India Growth to Reach 6.5% in FY26 Amid US Tariff Risks

The World Bank has raised its growth forecast for India in FY 2025–26 to 6.5 percent, citing resilient domestic demand and tax reforms, but warns that a sharp 50 percent tariff imposed by the U.S. on many Indian exports could curb growth to 6.3 percent in FY 2026–27.

Stronger performance drives upgrade

In its South Asia Development Update published on October 7, 2025, the World Bank noted that India’s real GDP for April–June 2025 rose by 7.8 percent — well ahead of expectations. The jump was fuelled by robust private consumption, higher investment, and inflation remaining lower than projected.

“India is expected to remain the world’s fastest-growing major economy, underpinned by continued strength in consumption growth,” the report states. It cites favourable agricultural output and rural wage growth as key pillars. The bank also pointed to the government’s rationalisation of the GST — reducing tax slabs and simplifying compliance — as a catalyst for economic activity.

Tariff threat clouds FY27 outlook

Despite the upward revision for FY 2025–26, the World Bank has lowered its projection for FY 2026–27 from 6.5 percent to 6.3 percent. The driver of this change: the imposition of 50 percent tariffs by the U.S. on about three-quarters of India’s exports bound for American markets.

According to the report, as of August 2025, India faces higher tariffs than many of its competitors.
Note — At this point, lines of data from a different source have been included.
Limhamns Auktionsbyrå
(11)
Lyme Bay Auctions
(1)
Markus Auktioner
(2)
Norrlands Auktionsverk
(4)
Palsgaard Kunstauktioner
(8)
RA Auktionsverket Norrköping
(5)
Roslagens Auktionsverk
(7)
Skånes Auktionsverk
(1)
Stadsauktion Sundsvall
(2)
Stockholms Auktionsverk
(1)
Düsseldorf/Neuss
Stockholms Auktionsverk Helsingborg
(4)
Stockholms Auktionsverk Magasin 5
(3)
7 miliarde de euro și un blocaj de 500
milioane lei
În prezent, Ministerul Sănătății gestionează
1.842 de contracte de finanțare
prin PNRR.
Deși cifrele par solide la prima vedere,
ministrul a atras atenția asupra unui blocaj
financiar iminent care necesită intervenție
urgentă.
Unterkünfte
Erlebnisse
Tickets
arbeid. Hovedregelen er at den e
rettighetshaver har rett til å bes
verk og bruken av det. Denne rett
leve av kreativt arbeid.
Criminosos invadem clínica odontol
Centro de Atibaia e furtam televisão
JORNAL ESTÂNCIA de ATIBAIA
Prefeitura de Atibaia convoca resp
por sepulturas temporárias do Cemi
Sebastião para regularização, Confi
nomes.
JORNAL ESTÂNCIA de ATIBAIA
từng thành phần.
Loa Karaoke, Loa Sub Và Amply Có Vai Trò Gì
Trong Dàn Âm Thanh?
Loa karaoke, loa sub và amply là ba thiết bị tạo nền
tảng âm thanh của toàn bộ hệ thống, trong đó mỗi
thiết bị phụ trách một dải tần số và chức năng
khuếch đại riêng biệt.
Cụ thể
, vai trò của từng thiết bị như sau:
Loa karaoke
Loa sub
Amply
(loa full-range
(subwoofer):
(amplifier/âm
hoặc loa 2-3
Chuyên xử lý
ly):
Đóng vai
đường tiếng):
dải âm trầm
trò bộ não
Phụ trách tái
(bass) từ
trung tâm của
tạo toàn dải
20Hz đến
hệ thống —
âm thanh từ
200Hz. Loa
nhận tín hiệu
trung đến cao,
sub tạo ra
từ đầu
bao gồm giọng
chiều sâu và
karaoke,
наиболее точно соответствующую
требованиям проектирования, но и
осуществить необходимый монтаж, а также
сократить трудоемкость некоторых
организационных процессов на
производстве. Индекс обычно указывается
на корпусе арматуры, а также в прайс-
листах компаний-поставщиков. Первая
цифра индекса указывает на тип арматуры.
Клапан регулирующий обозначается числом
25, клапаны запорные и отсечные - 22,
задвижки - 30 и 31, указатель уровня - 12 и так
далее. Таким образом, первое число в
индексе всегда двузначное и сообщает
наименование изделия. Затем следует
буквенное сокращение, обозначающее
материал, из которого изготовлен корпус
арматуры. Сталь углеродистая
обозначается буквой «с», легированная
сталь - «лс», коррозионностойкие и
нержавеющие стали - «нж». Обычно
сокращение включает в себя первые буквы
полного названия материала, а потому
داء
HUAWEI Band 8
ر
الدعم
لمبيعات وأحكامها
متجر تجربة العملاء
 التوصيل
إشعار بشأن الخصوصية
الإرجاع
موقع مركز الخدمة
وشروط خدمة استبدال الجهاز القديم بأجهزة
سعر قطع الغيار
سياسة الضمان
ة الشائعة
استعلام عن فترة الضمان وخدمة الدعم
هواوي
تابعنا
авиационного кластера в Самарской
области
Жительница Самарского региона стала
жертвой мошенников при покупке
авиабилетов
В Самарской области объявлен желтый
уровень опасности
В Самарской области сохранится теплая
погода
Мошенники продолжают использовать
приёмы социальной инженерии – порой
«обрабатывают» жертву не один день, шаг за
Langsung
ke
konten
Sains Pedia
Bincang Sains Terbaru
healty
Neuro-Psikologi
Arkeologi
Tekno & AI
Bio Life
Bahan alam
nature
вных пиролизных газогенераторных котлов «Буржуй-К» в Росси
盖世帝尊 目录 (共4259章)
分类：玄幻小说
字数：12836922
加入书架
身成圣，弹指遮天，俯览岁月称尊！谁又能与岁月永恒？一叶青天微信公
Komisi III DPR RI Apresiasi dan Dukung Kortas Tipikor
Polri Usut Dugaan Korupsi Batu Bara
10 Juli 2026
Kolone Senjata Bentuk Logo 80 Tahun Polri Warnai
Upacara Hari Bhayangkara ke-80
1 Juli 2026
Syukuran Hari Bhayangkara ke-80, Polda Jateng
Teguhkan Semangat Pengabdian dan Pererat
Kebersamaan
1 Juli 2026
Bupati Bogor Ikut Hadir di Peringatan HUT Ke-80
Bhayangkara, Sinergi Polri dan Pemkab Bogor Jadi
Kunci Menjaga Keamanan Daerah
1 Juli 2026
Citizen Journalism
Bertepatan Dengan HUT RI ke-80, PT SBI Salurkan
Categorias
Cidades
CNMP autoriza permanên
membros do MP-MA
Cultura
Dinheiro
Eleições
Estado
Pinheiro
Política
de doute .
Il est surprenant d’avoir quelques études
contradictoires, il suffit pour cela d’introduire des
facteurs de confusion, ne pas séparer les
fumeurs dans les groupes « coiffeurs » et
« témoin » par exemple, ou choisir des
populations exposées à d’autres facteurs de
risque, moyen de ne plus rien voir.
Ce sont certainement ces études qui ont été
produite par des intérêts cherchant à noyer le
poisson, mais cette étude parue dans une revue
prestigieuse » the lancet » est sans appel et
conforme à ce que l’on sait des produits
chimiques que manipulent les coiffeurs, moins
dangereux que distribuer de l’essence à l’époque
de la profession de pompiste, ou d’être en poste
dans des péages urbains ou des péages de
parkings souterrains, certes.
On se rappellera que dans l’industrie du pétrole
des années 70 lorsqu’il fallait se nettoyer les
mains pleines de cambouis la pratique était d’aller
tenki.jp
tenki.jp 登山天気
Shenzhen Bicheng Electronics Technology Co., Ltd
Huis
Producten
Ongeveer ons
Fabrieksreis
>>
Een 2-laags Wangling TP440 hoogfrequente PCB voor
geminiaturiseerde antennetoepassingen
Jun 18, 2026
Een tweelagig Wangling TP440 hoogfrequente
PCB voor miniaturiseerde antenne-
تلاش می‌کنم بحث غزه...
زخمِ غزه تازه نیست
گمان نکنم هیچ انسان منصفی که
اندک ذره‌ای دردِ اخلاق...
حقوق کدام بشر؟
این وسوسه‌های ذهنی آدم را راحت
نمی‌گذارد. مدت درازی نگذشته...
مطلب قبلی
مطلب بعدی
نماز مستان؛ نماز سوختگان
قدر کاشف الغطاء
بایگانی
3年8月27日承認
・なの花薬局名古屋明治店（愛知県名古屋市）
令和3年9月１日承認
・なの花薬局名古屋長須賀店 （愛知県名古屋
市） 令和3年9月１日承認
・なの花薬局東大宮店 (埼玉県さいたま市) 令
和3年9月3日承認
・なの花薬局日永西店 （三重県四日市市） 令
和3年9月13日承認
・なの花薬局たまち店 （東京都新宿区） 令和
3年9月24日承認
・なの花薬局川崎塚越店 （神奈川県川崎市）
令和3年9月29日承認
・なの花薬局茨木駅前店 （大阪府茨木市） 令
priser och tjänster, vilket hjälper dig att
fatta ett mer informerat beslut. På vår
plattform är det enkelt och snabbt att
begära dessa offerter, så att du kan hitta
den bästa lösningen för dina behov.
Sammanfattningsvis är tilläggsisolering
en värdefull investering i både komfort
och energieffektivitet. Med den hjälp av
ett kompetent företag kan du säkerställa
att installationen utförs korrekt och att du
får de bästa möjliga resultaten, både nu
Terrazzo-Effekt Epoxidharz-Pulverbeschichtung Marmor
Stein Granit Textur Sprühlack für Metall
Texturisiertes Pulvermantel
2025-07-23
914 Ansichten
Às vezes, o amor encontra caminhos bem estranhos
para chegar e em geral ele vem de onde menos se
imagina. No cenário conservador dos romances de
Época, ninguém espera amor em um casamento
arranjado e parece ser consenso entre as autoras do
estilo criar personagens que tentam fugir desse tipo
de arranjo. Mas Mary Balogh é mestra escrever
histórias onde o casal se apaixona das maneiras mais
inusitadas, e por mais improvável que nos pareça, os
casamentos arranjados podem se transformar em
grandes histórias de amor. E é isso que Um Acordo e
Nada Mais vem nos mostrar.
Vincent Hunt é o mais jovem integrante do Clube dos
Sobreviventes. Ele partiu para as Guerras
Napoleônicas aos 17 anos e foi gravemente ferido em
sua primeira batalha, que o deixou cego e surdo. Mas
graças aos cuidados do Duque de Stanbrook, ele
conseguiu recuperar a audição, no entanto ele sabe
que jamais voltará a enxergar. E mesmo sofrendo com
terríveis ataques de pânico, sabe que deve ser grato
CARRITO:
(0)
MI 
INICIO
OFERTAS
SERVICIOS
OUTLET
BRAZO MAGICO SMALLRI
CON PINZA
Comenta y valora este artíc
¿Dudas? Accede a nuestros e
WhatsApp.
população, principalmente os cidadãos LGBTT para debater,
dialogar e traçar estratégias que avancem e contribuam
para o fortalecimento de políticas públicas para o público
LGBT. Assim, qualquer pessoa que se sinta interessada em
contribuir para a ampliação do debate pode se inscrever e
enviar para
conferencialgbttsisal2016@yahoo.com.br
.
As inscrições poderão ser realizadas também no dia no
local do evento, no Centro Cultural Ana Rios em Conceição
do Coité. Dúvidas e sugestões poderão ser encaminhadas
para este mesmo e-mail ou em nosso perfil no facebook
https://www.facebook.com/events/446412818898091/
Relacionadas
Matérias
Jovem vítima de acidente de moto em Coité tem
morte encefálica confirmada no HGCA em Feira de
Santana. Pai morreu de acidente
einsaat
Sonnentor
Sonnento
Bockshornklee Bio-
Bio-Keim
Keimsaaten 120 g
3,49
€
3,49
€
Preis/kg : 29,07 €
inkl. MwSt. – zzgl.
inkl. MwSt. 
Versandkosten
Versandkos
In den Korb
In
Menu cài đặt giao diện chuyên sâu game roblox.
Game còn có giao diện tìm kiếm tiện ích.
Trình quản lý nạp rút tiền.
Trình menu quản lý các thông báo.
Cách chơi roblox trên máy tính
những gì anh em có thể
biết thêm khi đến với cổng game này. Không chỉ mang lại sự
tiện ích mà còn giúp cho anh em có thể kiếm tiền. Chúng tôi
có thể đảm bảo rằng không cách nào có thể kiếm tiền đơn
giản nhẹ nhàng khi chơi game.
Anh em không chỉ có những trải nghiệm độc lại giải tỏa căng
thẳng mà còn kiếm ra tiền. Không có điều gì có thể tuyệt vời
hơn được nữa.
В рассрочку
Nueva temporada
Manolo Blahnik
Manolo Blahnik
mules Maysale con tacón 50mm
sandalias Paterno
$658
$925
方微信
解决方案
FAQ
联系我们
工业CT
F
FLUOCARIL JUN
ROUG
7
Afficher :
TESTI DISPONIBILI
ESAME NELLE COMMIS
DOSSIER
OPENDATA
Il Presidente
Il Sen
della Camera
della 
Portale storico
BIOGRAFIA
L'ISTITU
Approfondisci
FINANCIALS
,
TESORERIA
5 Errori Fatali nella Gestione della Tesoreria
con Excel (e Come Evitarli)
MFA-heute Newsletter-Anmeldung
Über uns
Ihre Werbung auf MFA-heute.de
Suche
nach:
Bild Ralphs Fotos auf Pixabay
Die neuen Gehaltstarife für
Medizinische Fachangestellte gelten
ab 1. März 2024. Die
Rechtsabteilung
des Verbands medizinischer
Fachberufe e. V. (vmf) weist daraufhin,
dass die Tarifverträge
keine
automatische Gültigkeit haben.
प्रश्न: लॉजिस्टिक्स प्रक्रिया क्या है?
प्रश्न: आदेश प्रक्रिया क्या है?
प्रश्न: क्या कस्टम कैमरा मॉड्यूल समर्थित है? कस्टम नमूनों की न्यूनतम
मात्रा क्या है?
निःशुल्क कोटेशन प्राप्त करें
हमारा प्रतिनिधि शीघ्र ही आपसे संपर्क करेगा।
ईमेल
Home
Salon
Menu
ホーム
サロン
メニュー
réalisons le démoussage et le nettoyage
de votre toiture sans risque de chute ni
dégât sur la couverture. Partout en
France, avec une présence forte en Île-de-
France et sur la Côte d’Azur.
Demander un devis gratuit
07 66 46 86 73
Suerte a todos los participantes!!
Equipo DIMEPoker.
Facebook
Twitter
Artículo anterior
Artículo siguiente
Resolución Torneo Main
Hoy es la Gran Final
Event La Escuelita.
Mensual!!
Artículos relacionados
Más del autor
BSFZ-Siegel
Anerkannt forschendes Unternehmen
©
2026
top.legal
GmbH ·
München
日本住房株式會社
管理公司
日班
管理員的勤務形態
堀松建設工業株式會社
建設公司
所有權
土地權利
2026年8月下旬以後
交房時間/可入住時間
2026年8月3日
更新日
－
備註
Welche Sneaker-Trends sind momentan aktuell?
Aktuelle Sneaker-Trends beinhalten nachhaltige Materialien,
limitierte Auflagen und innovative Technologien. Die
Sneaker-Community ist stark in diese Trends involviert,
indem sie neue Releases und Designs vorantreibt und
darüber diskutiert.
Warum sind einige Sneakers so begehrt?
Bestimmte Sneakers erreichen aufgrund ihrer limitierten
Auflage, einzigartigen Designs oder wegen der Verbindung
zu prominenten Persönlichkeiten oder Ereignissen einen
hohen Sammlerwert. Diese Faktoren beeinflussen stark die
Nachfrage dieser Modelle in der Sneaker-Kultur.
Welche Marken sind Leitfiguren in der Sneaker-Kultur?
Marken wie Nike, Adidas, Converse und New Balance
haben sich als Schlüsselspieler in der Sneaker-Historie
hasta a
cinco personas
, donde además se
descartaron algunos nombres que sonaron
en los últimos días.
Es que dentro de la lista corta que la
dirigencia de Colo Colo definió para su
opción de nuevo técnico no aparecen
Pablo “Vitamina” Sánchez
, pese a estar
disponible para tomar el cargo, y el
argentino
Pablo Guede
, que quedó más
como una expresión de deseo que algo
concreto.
Nearly one-fifth of India’s merchandise exports in 2024 were destined for the U.S., translating to about 2 percent of GDP. The World Bank views this as a dampener on India’s external demand and overall growth momentum in the coming year.

Outlook and risks

While India’s growth trajectory remains strong by global standards, the report cautions that external headwinds — particularly escalated trade barriers — could erode resilience. The 50 percent U.S. tariff may force Indian exporters to either absorb costs or pass them on, potentially hurting export volumes, profit margins, and global competitiveness.

On the domestic front, continued policy support, reforms in taxation and trade facilitation, and sustained investment in agriculture and infrastructure may help cushion the impact. However, the growth downgrade signals that India cannot remain impervious to global trade tensions.